━━ The records ━━
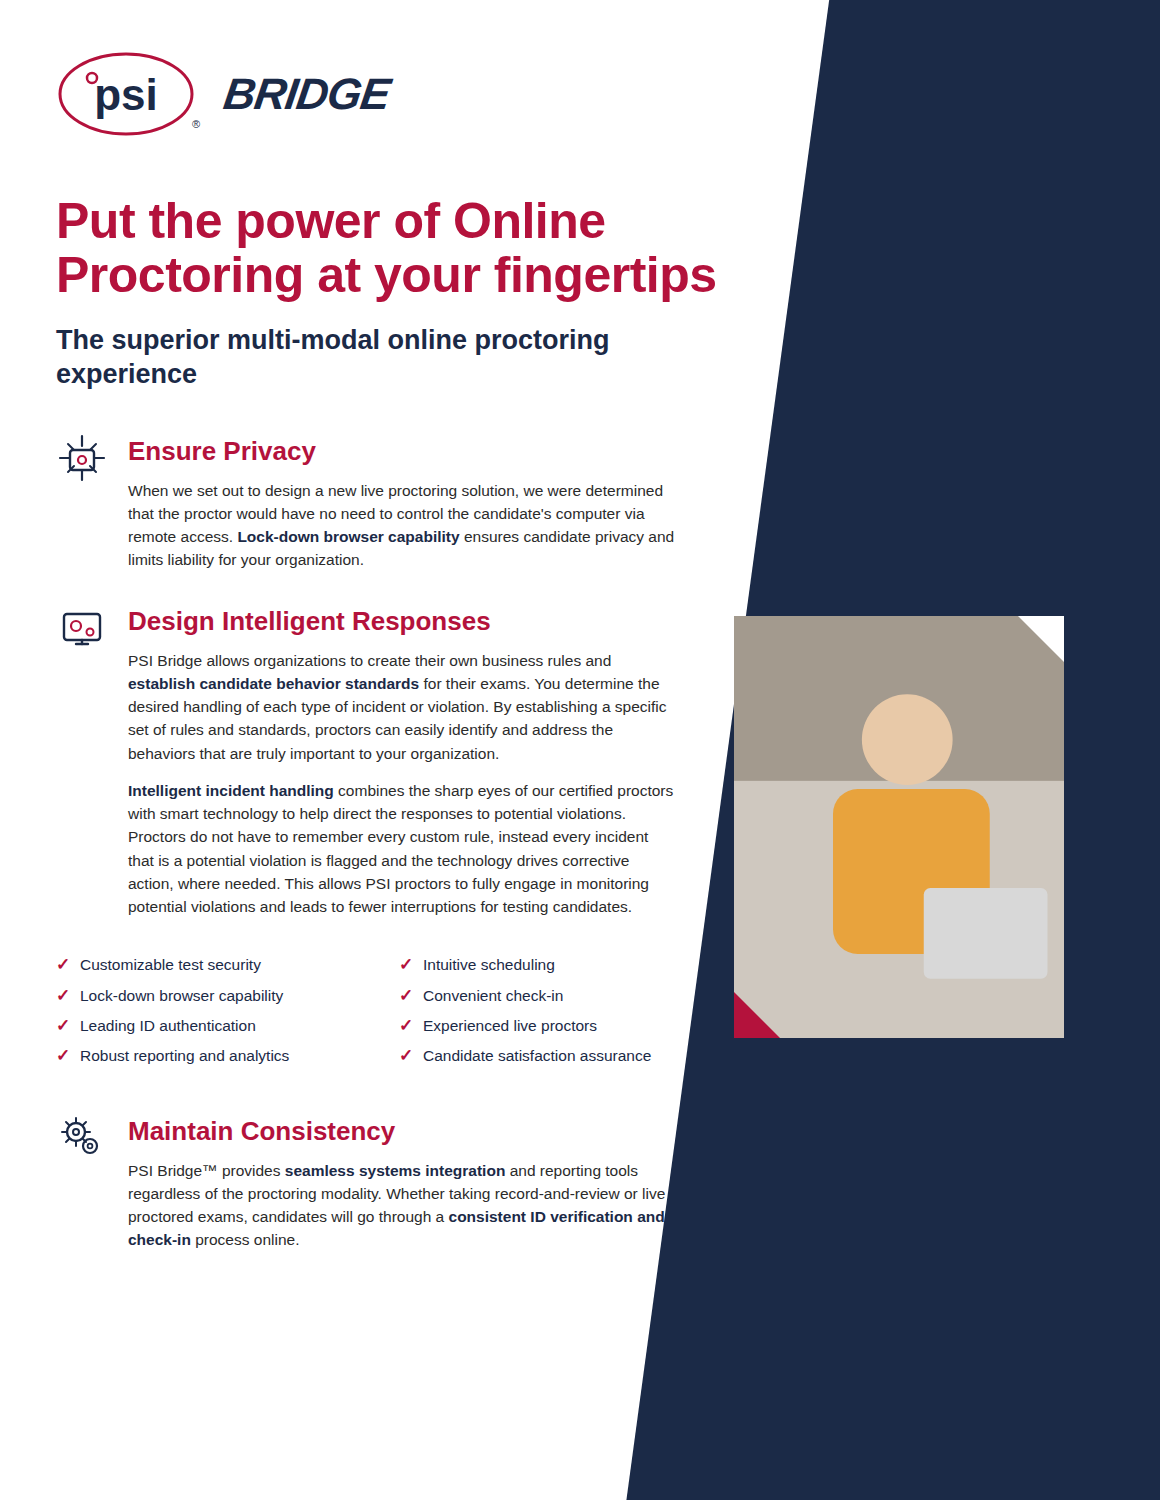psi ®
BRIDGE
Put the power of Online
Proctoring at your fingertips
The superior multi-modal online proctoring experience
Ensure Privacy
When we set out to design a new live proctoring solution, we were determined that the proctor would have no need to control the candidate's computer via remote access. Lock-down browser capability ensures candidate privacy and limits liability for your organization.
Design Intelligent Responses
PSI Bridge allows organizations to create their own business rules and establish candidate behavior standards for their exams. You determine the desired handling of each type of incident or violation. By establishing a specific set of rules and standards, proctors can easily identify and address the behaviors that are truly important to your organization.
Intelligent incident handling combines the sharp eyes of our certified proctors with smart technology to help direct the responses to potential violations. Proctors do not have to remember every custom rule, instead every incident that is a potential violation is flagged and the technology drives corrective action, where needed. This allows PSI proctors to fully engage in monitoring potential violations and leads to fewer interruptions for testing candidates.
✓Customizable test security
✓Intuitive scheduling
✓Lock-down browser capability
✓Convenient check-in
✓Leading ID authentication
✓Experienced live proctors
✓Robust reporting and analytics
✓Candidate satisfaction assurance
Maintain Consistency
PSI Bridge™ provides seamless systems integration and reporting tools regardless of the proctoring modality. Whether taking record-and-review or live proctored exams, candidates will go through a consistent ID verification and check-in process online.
━━━
**Task objective**
Filter the records above for lines containing the word "check", and copy those lines.

**Task answer**
✓Convenient check-in
PSI Bridge™ provides seamless systems integration and reporting tools regardless of the proctoring modality. Whether taking record-and-review or live proctored exams, candidates will go through a consistent ID verification and check-in process online.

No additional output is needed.